Working to Build Better Regression Models
By : David Shepard
This article first appeared in Direct Magazine
In last month’s column I noted that I was surprised that less than 30% of the companies surveyed in the DMA Price WaterHouseCoopers suvery of CRM practices used regression models. By way of contrast, close to 50% were using RFM models. If regression is really a better tool, for no other reason than the obvious observation that regression models can call on variables other than RFM, why this disparity?
I don’t know. But, part of the answer may have to do with modeling attempts that did not work, or did not work better than RFM.
For starters it should be clear that in order for a regression model to “work better” than a RFM model, the regression model has to incorporate variables other than RFM variables that aid in the prediction of the dependent variable.
To keep things relatively simple, let’s just concentrate on response models, because most RFM models are used to predict response. Let’s further stipulate that for the purpose of this discussion to “work better” means to improve the “Lift”, or the ratio of responders to names promoted at some agreed upon depth of file. For example for a regression model to “work better” than an RFM model at a depth of say 30% of the file, the regression model would have to identify significantly more responders than a RFM model would have identified at the same depth. Also, the argument that it’s easier to score a file with a single regression equation than it is to manage a RFM process, won’t count in this discussion – even though it’s true.
So, we get back to question of identifying more variables, variables other than RFM variables (Recency of purchase, Frequency of purchase and some measure of Monetary Value).
One way to do this is simply to create new variables out of FM variables. For example, variables such as: the total number of purchases or total sales divided by months on file or divided by the number of times promoted.
Another key variable that frequently appears is Tenure, or the length of time a customer has been on the database. This is such an important variable that it is frequently the basis for creating separate models, one for relatively new customers, and one or more models for customers that have been on the file a longer period of time.
Then there is product purchase data, which particular products or product categories has the customer purchased. This variable can be handled through the use of “dummy or 0/1 coded variables”. And, as we have mentioned in past articles, the best way to handle this data is through the use of Principal Components Analysis, a techniques which gets at the pattern of purchases over the entire set of purchase possibilities.
Of course, what’s needed most is a repeatable process for identifying key variables from the host of variables that appear on our databases.
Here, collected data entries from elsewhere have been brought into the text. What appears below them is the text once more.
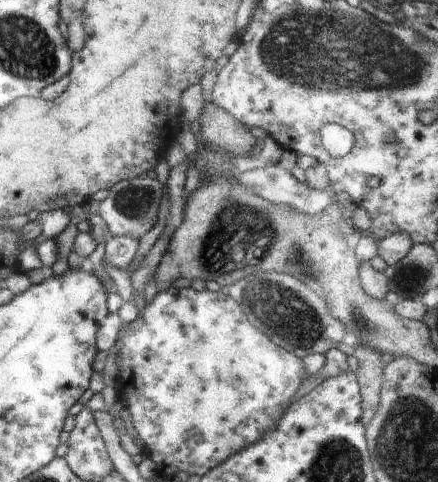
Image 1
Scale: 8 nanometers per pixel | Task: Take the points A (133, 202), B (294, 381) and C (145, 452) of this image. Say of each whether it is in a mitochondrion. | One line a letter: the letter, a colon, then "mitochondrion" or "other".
A: mitochondrion
B: other
C: other

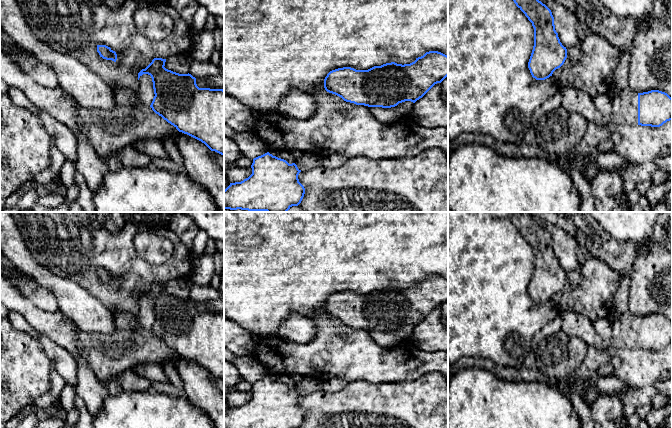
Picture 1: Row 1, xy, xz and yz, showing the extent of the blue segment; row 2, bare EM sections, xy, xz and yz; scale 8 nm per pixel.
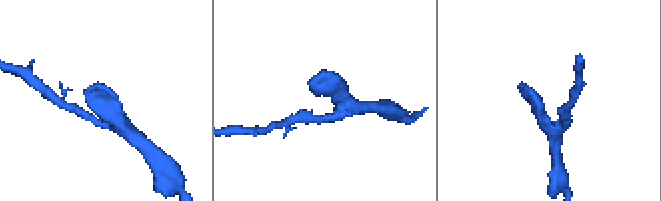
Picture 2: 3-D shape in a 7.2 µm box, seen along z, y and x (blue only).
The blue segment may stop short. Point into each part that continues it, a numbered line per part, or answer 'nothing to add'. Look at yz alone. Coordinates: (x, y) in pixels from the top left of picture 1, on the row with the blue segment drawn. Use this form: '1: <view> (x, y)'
1: yz (624, 112)

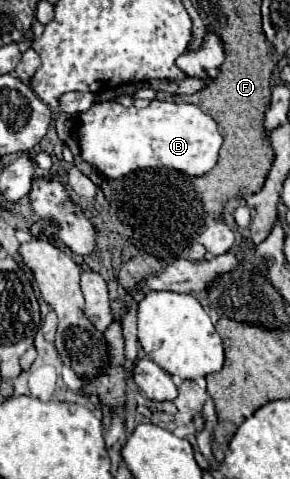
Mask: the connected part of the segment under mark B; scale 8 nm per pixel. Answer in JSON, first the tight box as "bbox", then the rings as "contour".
{"bbox":[76,101,222,179],"contour":[[[118,101],[94,103],[78,117],[76,137],[82,159],[106,179],[124,177],[136,169],[174,169],[192,177],[212,171],[220,157],[222,135],[216,121],[196,105],[152,101],[146,109],[122,107]]]}

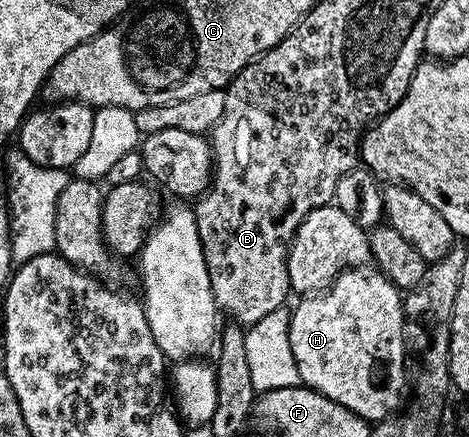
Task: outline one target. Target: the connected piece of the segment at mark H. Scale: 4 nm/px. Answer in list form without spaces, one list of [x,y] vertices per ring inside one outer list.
[[[361,265],[341,273],[327,291],[301,298],[299,302],[290,311],[290,353],[294,353],[301,384],[330,397],[330,401],[338,401],[338,405],[346,405],[346,409],[363,419],[383,421],[395,416],[403,403],[405,406],[410,391],[408,339],[404,336],[406,316],[400,288],[375,266]]]

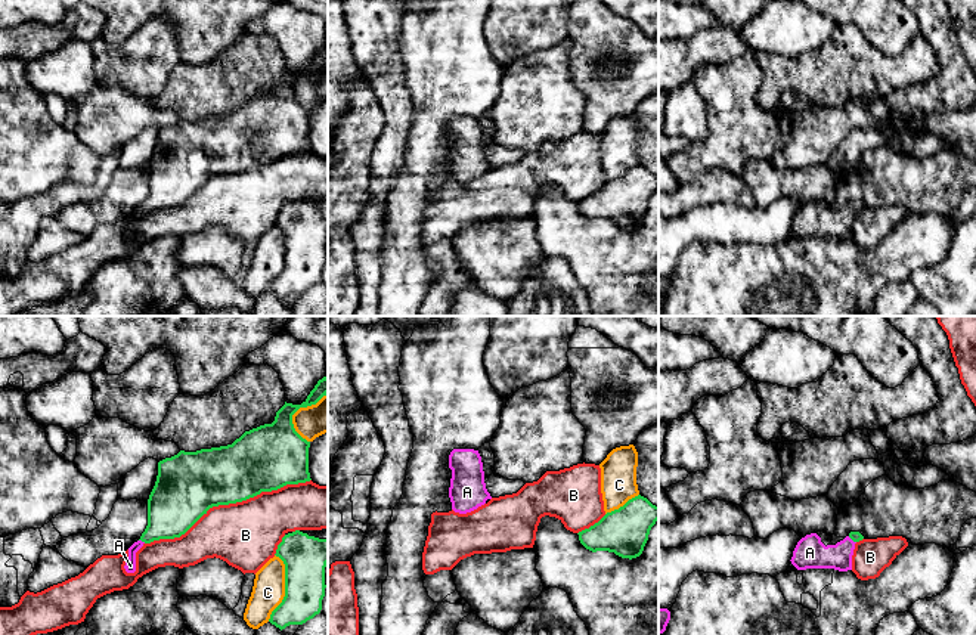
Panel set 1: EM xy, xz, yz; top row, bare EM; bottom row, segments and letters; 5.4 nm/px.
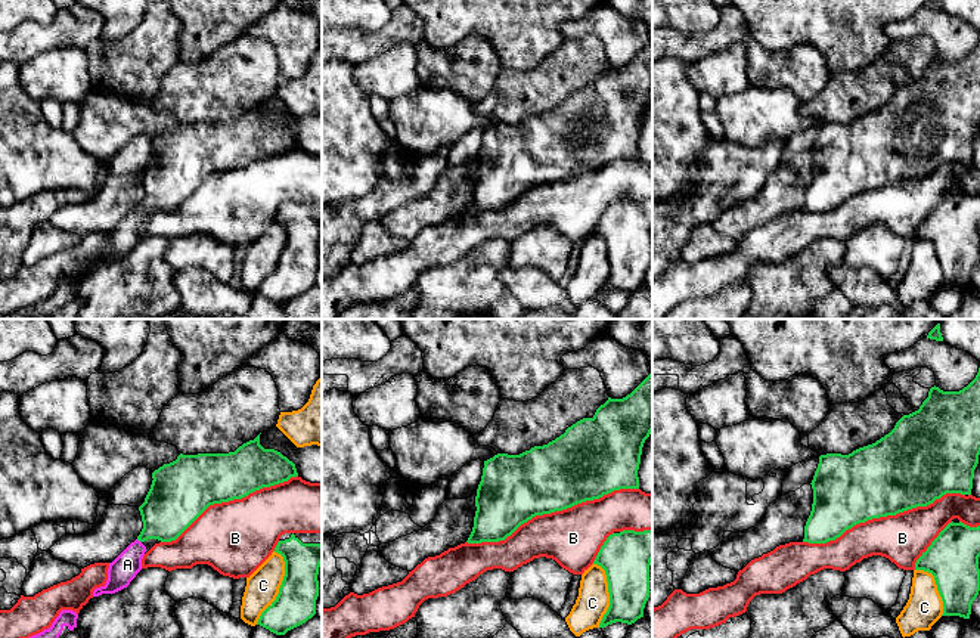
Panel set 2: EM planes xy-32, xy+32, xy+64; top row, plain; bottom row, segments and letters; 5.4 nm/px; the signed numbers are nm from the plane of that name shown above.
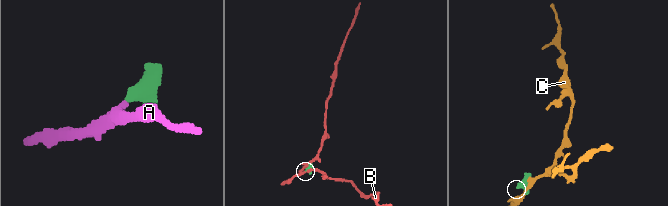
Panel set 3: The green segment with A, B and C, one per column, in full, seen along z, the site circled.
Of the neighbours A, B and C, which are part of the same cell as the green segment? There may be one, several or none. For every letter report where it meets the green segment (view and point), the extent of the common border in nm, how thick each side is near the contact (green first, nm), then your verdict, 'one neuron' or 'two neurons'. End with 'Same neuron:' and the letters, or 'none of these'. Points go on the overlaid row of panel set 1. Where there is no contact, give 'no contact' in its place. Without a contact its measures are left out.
A: xy (142, 541) | 40 nm | 280/60 nm | one neuron
B: xy (228, 504) | 950 nm | 360/360 nm | two neurons
C: xy (285, 588) | 380 nm | 240/180 nm | two neurons
Same neuron: A

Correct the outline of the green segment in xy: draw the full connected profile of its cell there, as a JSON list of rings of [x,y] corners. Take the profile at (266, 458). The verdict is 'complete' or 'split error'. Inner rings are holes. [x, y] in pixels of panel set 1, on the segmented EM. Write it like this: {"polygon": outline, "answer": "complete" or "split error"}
{"polygon": [[[323,377],[301,405],[285,402],[272,424],[245,431],[232,444],[180,450],[159,461],[148,499],[148,526],[128,548],[126,572],[136,572],[136,552],[145,543],[180,538],[213,507],[310,481],[310,442],[295,431],[292,415],[326,394],[328,378]]], "answer": "split error"}

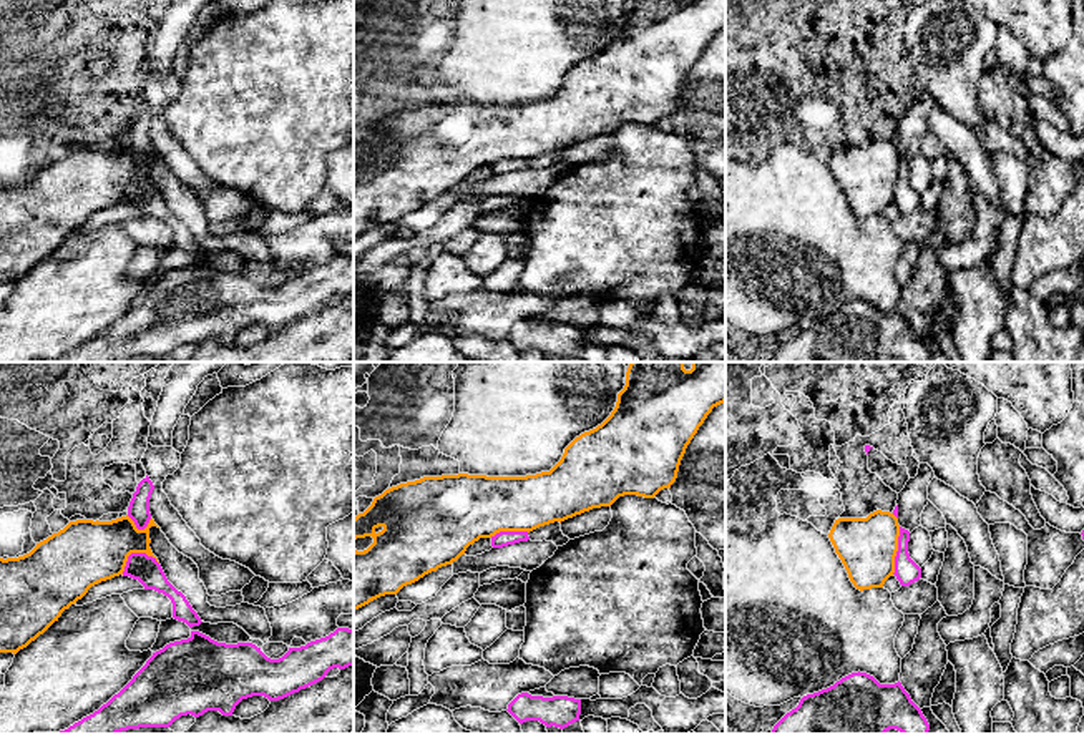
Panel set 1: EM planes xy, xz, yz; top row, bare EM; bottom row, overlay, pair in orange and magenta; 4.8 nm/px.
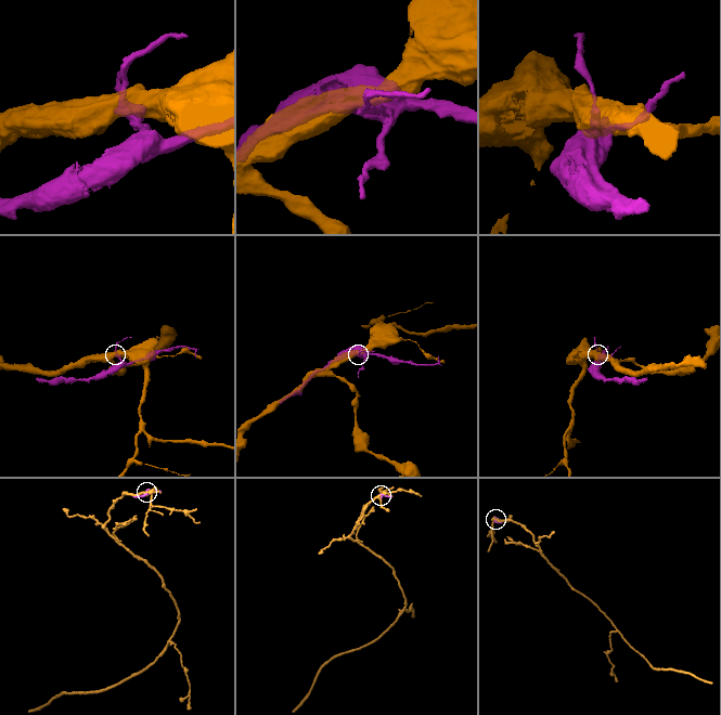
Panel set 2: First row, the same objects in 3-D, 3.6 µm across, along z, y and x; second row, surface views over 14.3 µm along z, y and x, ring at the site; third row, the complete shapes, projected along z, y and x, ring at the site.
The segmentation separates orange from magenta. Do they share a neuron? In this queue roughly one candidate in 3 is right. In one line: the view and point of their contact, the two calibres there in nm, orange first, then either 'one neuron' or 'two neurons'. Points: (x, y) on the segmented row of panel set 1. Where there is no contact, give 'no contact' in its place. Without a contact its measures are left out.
meets orange in xy at (135, 552); 320 nm thick on the orange side, 140 nm on the other; two neurons

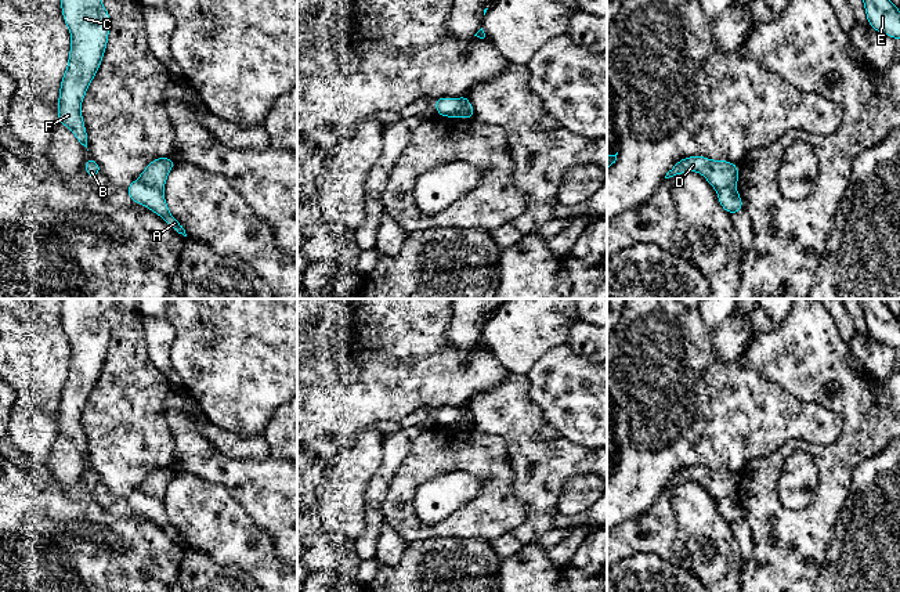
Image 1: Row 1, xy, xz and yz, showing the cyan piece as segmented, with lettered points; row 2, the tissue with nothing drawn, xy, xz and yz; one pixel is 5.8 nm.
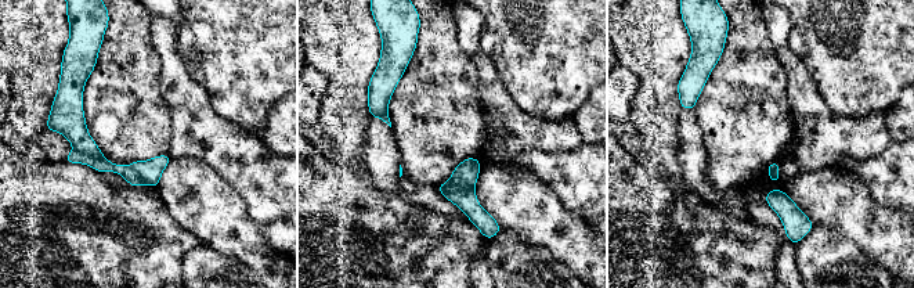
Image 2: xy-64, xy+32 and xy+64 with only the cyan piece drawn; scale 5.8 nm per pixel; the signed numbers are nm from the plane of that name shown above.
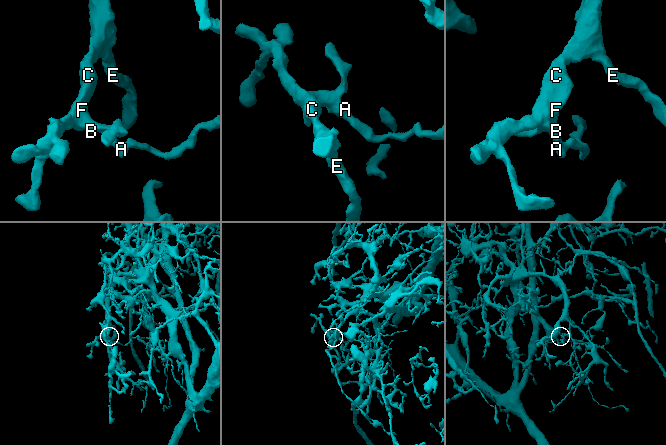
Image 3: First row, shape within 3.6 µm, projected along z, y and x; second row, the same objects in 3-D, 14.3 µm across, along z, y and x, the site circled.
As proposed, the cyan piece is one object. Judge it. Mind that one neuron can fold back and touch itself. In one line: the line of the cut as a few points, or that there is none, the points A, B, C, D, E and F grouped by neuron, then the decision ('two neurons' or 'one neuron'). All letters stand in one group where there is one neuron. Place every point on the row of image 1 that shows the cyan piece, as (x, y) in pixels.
xy (138, 179), (162, 191) | A B / C D E F | two neurons

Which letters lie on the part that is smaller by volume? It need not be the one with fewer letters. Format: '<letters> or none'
A, B

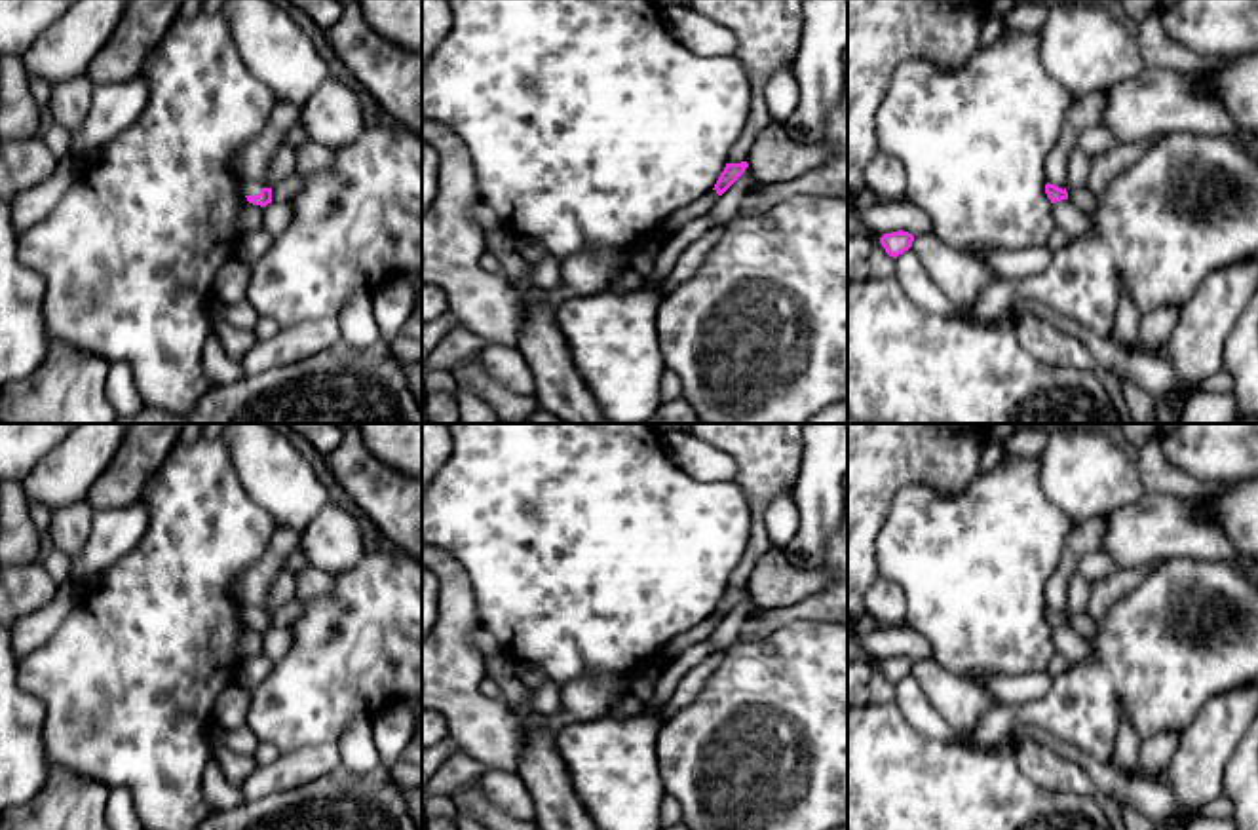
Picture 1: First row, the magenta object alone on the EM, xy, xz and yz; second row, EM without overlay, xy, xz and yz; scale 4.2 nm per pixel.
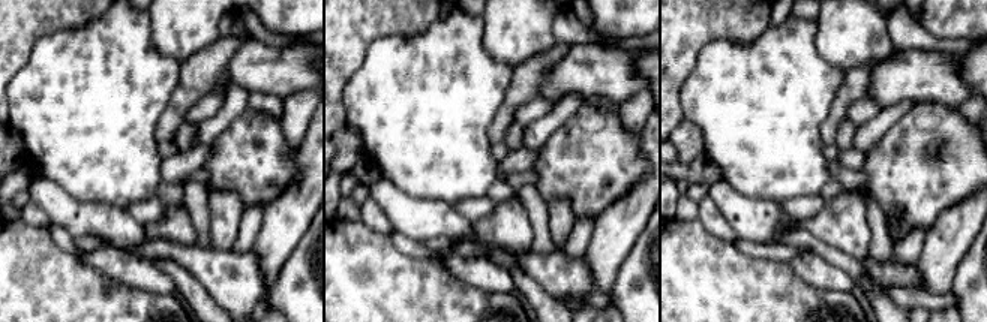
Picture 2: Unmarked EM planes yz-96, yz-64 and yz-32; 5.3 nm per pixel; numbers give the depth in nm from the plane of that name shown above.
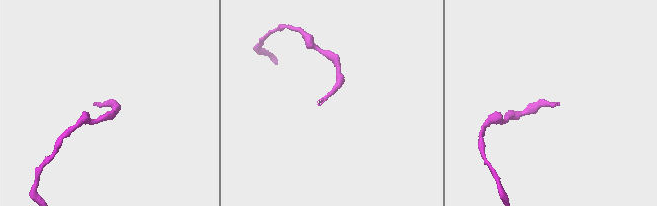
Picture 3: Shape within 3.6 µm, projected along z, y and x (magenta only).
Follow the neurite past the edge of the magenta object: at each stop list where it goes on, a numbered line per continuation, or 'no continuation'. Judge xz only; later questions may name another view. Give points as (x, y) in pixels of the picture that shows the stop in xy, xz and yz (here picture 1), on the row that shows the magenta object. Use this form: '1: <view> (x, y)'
no continuation

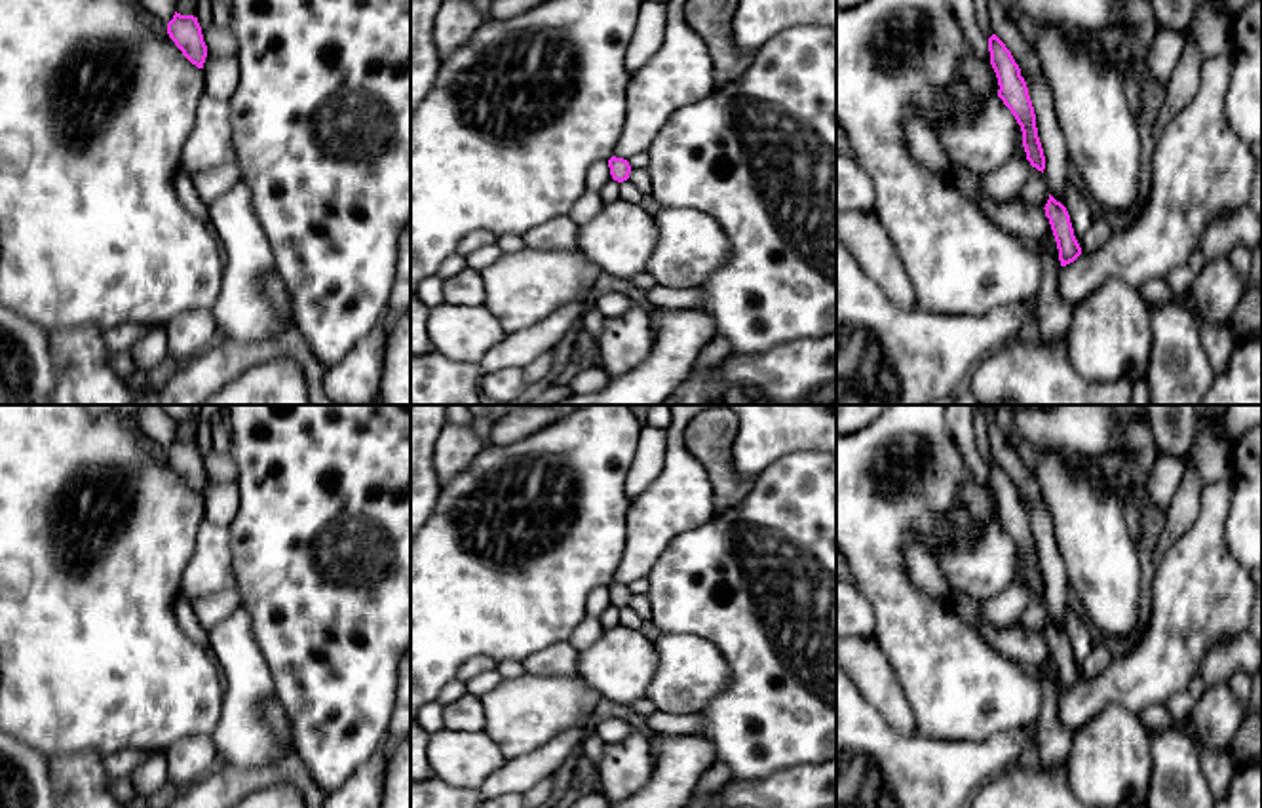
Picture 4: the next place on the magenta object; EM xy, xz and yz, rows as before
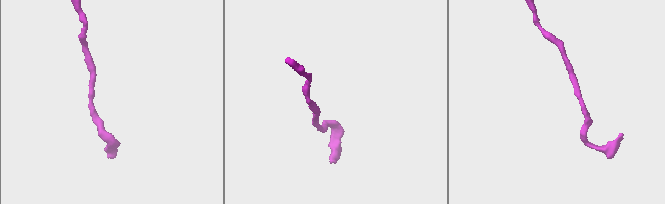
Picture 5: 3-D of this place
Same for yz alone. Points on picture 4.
no continuation

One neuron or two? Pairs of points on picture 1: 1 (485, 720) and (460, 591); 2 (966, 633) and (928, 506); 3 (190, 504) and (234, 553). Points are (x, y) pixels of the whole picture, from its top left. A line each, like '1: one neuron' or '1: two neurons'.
1: one neuron
2: one neuron
3: one neuron

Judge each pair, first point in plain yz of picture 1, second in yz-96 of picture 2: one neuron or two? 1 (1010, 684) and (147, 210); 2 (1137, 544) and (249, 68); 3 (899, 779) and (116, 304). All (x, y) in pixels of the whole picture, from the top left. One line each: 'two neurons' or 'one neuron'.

Here statistical techniques like “correlation tables” and simple cross tabs, which show the relationship between potential variables and response can help. And, of course, the marketing people should always tell the modeler which variables they either know or think to be significant predictors.
However, we think the best technique for identifying potential variables is CHAID.
CHAID can be used to pictorially display the differences in response rates looking at each potential variable, one at a time. When used in this manner, the marketing person is on an equal footing with the analyst or statistician, because the results, with just a little bit of explanation, are so easy to understand. (Whether CHAID should be used beyond this point as a replacement for a regression model is a subject we won’t get into here.) Needless to say, a CHAID can’t be done for every conceivable potential variable, so some combination of judgement and reliance on the correlation table will be required in this initial variable selection process.
Now, let’s assume for the purpose of this discussion that we identify 20 to 30 or even 50 variables, other than the basic RFM variables, that are each individually related to response. The last thing in the world we would want to do is use all of them in a model at the same time. The model would so “overfit” the data that while a Decile Analysis of the Calibration sample (the sample upon which the model was built) or even the Validation sample (the hold-out sample intended to prove the validity of the model) would look wonderful, the results of the model would never be replicated upon roll-out.
To at least some degree, this is a danger you never have to worry about, because the programs that produce regression models, if used correctly, will prevent this from happening. But, what may happen is that these very same programs (Step Wise Regression Programs) will frequently produce models that contain “too many” variables – even though the statistics describing these variables will suggest that they are significant.
When this happens, even though the Decile Analysis done on the Validation sample will look good, the model will have less than an optimum chance to hold up on roll-out promotions. To prevent this from happening, or to at least reduce the chances of this happening, we suggest ”pruning away” the least significant of the significant variables and observing the effect on the Decile Analysis. If the Decile Analysis is not significantly affected (made worse) than drop the variable, and as often as not you will find that dropping the unnecessary variables actually improves the Decile Analysis – increase the spread and removes “bumps” in the model. If all of these steps are followed, you will have a good chance of replacing your RFM models.